*INFORMATION SHOWN*
━━━━━━━━━━━━━━━━

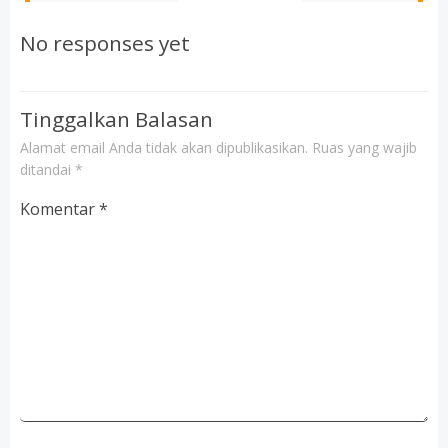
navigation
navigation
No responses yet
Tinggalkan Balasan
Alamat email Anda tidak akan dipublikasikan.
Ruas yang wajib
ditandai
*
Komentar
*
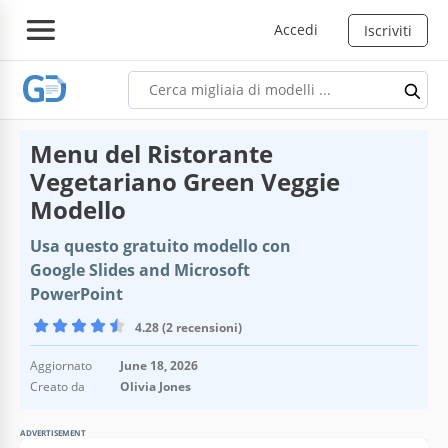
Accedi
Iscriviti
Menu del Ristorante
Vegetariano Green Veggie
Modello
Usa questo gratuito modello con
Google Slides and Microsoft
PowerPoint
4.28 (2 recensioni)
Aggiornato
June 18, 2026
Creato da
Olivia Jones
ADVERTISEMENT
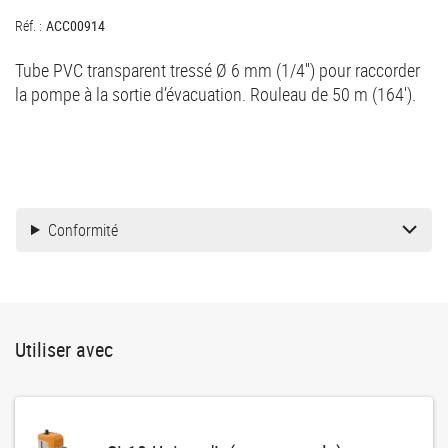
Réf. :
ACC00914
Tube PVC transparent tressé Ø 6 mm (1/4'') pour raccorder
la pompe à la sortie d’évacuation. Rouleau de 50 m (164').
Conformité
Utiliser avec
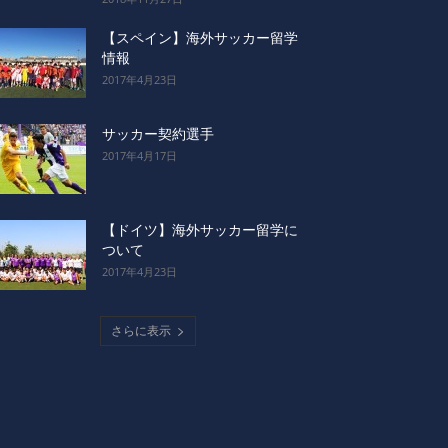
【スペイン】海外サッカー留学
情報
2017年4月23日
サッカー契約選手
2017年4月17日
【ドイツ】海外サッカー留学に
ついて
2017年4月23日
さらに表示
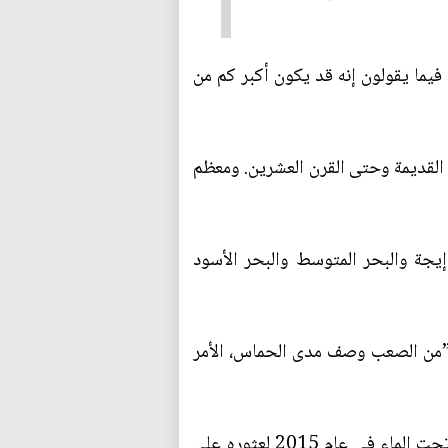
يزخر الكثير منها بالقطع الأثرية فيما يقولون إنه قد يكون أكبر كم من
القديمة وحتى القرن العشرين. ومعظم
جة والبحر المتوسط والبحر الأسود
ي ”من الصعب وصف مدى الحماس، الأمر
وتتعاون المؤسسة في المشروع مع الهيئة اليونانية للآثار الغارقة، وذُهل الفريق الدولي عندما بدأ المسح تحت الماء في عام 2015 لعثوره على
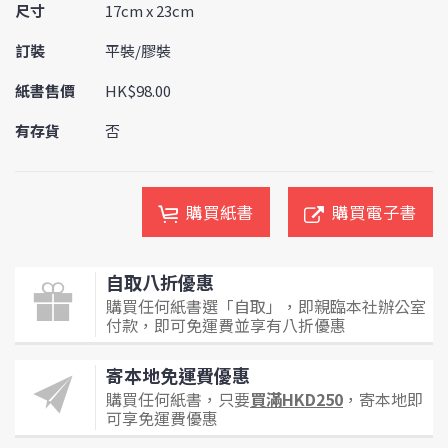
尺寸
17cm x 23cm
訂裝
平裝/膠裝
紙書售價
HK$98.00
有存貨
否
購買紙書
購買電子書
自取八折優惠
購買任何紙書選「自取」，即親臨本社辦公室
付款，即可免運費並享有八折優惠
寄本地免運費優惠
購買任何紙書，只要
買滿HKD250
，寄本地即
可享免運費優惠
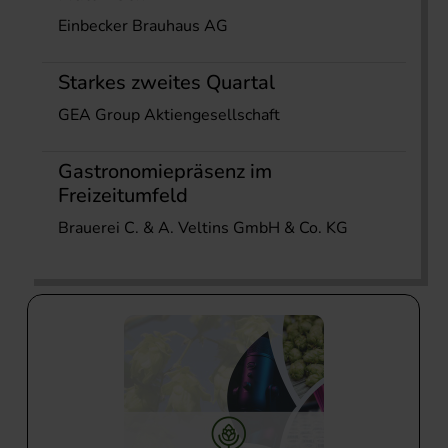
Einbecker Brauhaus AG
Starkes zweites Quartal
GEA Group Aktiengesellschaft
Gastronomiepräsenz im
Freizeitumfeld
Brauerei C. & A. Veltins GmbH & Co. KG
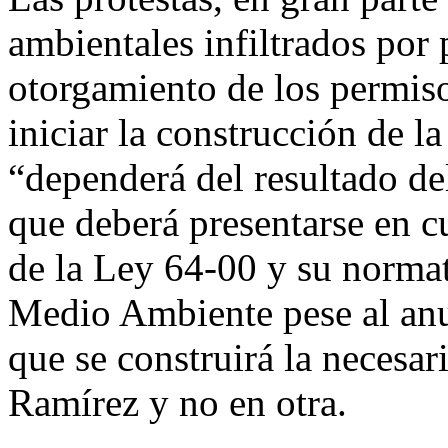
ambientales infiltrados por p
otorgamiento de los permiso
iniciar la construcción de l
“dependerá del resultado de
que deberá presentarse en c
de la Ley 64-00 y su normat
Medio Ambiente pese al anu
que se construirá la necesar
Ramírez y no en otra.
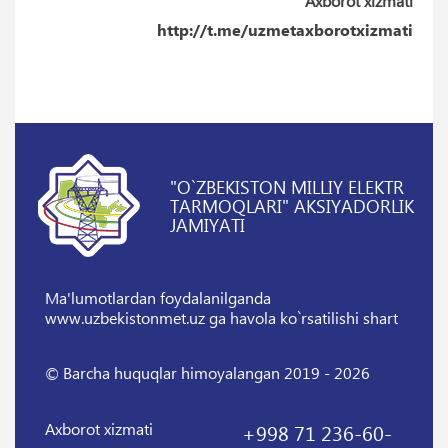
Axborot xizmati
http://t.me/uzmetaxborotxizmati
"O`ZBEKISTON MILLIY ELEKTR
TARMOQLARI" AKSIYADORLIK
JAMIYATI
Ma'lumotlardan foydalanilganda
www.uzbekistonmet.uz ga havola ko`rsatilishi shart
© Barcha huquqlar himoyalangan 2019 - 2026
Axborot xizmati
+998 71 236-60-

━━━━━━━━━━━━━━━━

*ACTION ITEM*
The whole of the data needs to be copied word for word, though not its pictures.

*YOUR RESPONSE*
navigation
navigation
No responses yet
Tinggalkan Balasan
Alamat email Anda tidak akan dipublikasikan.
Ruas yang wajib
ditandai
*
Komentar
*
Accedi
Iscriviti
Menu del Ristorante
Vegetariano Green Veggie
Modello
Usa questo gratuito modello con
Google Slides and Microsoft
PowerPoint
4.28 (2 recensioni)
Aggiornato
June 18, 2026
Creato da
Olivia Jones
ADVERTISEMENT
Réf. :
ACC00914
Tube PVC transparent tressé Ø 6 mm (1/4'') pour raccorder
la pompe à la sortie d’évacuation. Rouleau de 50 m (164').
Conformité
Utiliser avec
【スペイン】海外サッカー留学
情報
2017年4月23日
サッカー契約選手
2017年4月17日
【ドイツ】海外サッカー留学に
ついて
2017年4月23日
さらに表示
يزخر الكثير منها بالقطع الأثرية فيما يقولون إنه قد يكون أكبر كم من
القديمة وحتى القرن العشرين. ومعظم
جة والبحر المتوسط والبحر الأسود
ي ”من الصعب وصف مدى الحماس، الأمر
وتتعاون المؤسسة في المشروع مع الهيئة اليونانية للآثار الغارقة، وذُهل الفريق الدولي عندما بدأ المسح تحت الماء في عام 2015 لعثوره على
尺寸
17cm x 23cm
訂裝
平裝/膠裝
紙書售價
HK$98.00
有存貨
否
購買紙書
購買電子書
自取八折優惠
購買任何紙書選「自取」，即親臨本社辦公室
付款，即可免運費並享有八折優惠
寄本地免運費優惠
購買任何紙書，只要
買滿HKD250
，寄本地即
可享免運費優惠
Einbecker Brauhaus AG
Starkes zweites Quartal
GEA Group Aktiengesellschaft
Gastronomiepräsenz im
Freizeitumfeld
Brauerei C. & A. Veltins GmbH & Co. KG
ambientales infiltrados por p
otorgamiento de los permiso
iniciar la construcción de l
“dependerá del resultado de
que deberá presentarse en c
de la Ley 64-00 y su normat
Medio Ambiente pese al anu
que se construirá la necesar
Ramírez y no en otra.
Axborot xizmati
http://t.me/uzmetaxborotxizmati
"O`ZBEKISTON MILLIY ELEKTR
TARMOQLARI" AKSIYADORLIK
JAMIYATI
Ma'lumotlardan foydalanilganda
www.uzbekistonmet.uz ga havola ko`rsatilishi shart
© Barcha huquqlar himoyalangan 2019 - 2026
Axborot xizmati
+998 71 236-60-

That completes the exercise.